I've been wandering around Paris for the last few hours, and I desperately need a hug and a good cry. I've been getting the latter.

And of course I've been trying to figure out how to write all this, because, well, that's what I do.

My Dad used to buy a lottery ticket every week, actually, several of them: one with a set of numbers he had put together with our birthdates, and his wedding anniversary--numerology really, and then he'd get a few more where the computer picked numbers at random.

My Dad is a very smart man. Mechanically and mathematically inclined, if never scholastically--he was on both the high school chess and baseball teams (he was an excellent pitcher until a shoulder injury). He was a machinist and mechanic while in high school, and he even went to junior college, for about a semester--because he met Mom there, he always says, with a sort of sly grin.

In any case, he knew the odds of winning the lottery. I think he was even the first person to show me how to calculate them.

Today is my birthday. I'm 26 years old, exactly half his age. I found out today that he has a bone marrow cancer. One so rare that his doctor said, "You had a better chance of winning the lottery."



Why couldn't he have won the fucking lottery?


In some ways, though, this is a relief. He's been sick for several months, not working for 6 weeks. There's been a stream of doctors, and angry phone calls to the insurance company, trying to find the right person, the one who will say, "Yes, you can run that test."

He insisted that I go on my trip anyway. I'm on one of those proverbial backpacking trips in Europe--I had planned for 6 months, between finishing my master's degree and starting a doctoral program. 2 months on the train, then the rest finding a really cheap place in Germany and trying to learn to talk.
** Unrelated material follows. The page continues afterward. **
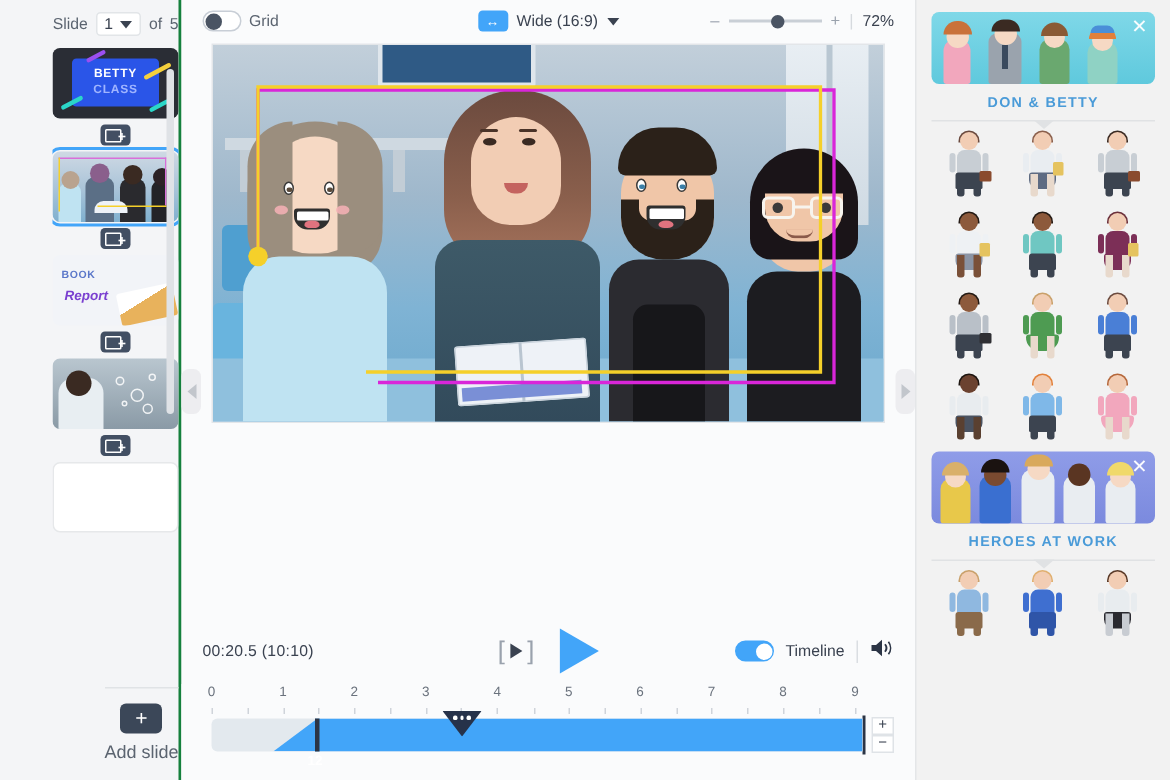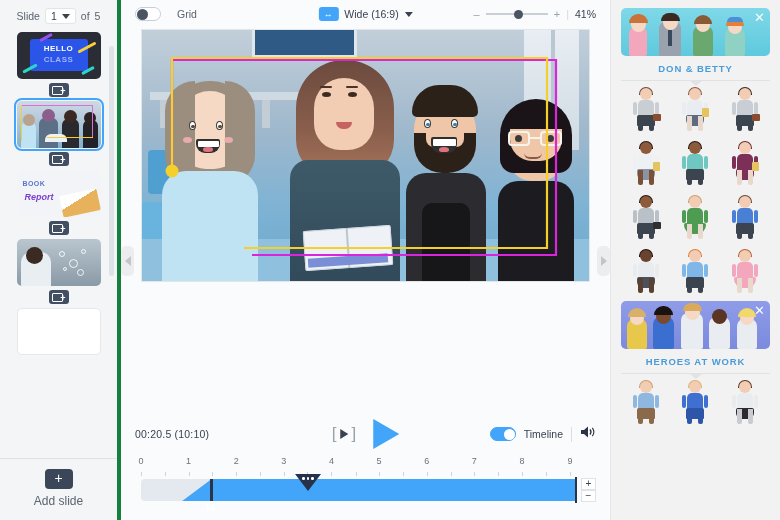"Slide" .slides-panel { align-items: none -> flex-end; border-right: 4px solid #15803d -> 2px solid #15803d }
Its been really good so far, though I'm really struggling with Paris. I've actually managed a couple of transactions all in french, by memorizing phrases from my phrase book. I'm still terrified of actually going into a restaurant, because they might use words that aren't in my meagre vocabulary, and I might have to resort to, "Je ne comprends pas. Anglais?" which I've gotten _very_ good at, and of course they always do speak english. Which is both helpful and disappointing, I want to learn from them, and I'm woefully ignorant. Even the panhandlers in Europe seem to speak three languages.

But this is the sort of story Dad seems to enjoy hearing, and why he keeps telling me to stay, to continue. Despite my guilt. Despite my need to do _something_ that might help.

That was until today. When I talked to Mom, and she told me that they finally had a diagnosis, and a treatment plan. She actually apologized for asking, but she wants me to come home the last week of March, which is when they will do the third round of chemotherapy, and then the bone marrow transplant. The first round started yesterday, and will continue for 4 days, after which he gets to go home. She thinks I will be helpful around then, but that until then it will make him feel better for me to stay here.

He's at UCSF medical center, where the head of hematology has seen exactly three cases of this kind of cancer in her career. No one else there has ever seen one. They've actually given him a life expectancy, based on averages from their small sample:

  • 1-2 years without treatment
  • 8-10 years with.
Which is actually pretty good as rare cancers go, but its still stunning to have a number like that. I hope we can manage to not pay too much attention to it.

The reason its only 8-10 years with treatment is that they don't think they can reverse the damage that has already been done to his kidneys and liver. Nor are they completely confident in the bone marrow transplant, because they will have to use his marrow, harvested and treated just before they use radiation to kill all the rest of it. He'll be in the hospital for a month for that, in isolation for much of it because his immune system will be pretty much gone. It would work better if they could find someone with matching marrow to transplant, but, again the statistics, they think its impossible to find one except in a full-blooded sibling. Dad has a half-sister.

I don't know what else to say. They want me to stay over here for 2 more months, and I'm feeling really isolated. I need to do something, and there's nothing I can do--either here or there.

After I hung up the phone with Mom, I checked out of the hostel so I could move to a less crowded one, and walked to the Place Bastille, and sat and cried for a while. A piece of paper tumbled along the ground in front of me, kicking up then coming down, repeatedly, like that plastic bag in American Beauty. It flipped over and stopped in front of me for a second--would you believe that it was a fucking lottery ticket?